Recently, further development of aufs version 1 has stopped in favor of aufs2, which is a kernel extension for adding filesystem stacking capabilities directly into the kernel tree. At the same time, aufs author Junjiro Okajima switched from using CVS for source code management to Git, which is also used by the Linux kernel maintainers. According to the developer, the primary goals for creating aufs2 were to provide easier and wider review of the code and to make the source files simpler and smaller. Aufs1 consisted of several patch files that were highly dependent on kernel compile-time options and versions, whereas aufs2 just uses the kernel's own configuration system and compiles more easily.

Compiling Aufs

If you have enabled aufs as a module (with the m option), aufs.ko will be built when you build all kernel modules with the command:

make modules

Alternatively, you can build only the aufs module while skipping all others with:

make ./fs/aufs/aufs.ko

Because some exported filesystem functions changed when you patched the kernel, you might still need to recompile other modules, as well as the static kernel, so recompiling and installing the full kernel with all modules is recommended, followed by a reboot. After that, you can load the aufs module (if it is not statically compiled in) with:

modprobe aufs


If you mount a hard disk partition read-only

mount -r /dev/sdb1 /media/disk

and add a directory for writable data somewhere (/tmp should be sufficient)

mkdir /tmp/cow

you can now join the two directories as a virtual, writable directory. All the files will come from /media/disk first (the read-only branch), and behind the scenes, changed or newly created files will go to /tmp/cow:

mkdir /tmp/aufs
mount -t aufs -o br:/tmp/cow=rw:/media/disk=ro none /tmp/aufs

Note that the list of directories associated with an aufs volume is NOT given as "device file" as usual in the mount command, but within the filesystem options (-o) as br:directory1:directory2: …, wherein all directories but the first should have a suffix =ro to mark them as read-only for aufs. The first directory has =rw for being writable.
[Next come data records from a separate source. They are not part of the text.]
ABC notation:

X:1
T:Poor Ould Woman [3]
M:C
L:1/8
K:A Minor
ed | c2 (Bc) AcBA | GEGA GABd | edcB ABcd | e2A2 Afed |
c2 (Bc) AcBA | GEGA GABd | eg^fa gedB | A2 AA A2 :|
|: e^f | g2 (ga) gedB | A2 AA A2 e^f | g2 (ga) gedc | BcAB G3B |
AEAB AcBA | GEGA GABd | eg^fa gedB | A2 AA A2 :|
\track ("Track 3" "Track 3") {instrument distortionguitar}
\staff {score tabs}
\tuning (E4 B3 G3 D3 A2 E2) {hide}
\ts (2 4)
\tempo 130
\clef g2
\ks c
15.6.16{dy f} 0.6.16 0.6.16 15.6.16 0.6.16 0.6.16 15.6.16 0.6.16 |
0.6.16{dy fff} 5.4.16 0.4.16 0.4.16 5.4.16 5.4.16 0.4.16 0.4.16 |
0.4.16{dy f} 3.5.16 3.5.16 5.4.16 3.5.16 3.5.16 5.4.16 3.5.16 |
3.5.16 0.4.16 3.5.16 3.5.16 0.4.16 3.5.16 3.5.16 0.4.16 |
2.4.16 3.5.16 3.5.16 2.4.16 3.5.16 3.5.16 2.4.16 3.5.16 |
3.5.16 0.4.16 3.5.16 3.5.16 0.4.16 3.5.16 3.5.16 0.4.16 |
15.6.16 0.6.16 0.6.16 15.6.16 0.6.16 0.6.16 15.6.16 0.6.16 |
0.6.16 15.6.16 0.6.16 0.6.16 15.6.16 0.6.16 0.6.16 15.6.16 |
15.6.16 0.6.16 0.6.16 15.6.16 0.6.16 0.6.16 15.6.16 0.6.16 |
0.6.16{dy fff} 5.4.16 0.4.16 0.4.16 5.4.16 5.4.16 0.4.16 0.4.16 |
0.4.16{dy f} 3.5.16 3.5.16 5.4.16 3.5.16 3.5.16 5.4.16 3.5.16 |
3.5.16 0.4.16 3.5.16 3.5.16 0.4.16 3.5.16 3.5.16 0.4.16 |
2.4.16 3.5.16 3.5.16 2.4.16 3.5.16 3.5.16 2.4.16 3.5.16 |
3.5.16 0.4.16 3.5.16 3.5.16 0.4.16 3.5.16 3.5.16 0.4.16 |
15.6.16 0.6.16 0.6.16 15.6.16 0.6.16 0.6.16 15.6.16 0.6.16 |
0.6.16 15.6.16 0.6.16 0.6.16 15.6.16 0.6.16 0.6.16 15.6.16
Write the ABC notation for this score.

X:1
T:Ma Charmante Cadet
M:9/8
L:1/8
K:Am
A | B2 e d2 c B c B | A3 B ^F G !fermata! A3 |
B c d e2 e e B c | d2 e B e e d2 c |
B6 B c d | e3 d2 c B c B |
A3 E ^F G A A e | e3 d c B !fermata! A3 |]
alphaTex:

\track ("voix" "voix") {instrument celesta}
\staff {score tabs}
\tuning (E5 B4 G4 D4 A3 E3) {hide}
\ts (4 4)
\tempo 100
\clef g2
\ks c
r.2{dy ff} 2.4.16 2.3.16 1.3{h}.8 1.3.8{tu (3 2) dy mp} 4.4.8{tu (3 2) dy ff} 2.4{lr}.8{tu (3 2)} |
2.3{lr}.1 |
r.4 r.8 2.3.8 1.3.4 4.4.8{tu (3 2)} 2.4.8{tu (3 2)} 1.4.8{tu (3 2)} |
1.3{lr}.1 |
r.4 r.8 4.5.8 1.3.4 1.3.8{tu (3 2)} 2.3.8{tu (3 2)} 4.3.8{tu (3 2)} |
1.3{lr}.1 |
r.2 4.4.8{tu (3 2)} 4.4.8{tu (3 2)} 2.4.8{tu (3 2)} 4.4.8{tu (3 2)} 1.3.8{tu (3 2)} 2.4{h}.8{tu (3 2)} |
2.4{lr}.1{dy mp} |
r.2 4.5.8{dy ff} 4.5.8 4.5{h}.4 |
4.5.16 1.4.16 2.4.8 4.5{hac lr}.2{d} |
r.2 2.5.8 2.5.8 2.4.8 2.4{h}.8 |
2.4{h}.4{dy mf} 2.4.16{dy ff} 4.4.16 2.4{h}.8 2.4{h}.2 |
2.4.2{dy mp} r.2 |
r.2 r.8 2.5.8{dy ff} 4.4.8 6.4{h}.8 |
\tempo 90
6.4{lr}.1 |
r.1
Also, it is possible to virtually join the contents of multiple directories as one – for example, if you want to combine a collection of multiple multimedia files in a single directory when they are actually spread across several disks and locations.

To add directories to the stack, use the command

mount -o remount,append:new_directory /tmp/aufs

or remove them with the del mount option. The full set of aufs options, including a description of how to insert, remove, or modify specific branches from an aufs directory stack, is outlined in aufs.5, which is an nroff-formatted man page. To read aufs.5 without installation, use:

nroff -man Documentation/filesystems/aufs/aufs.5 | less

One aufs mount option that can be useful in a Live system is noplink, which disables permanent hard links to files on different branches, thereby saving a lot of valuable space on the writable branch.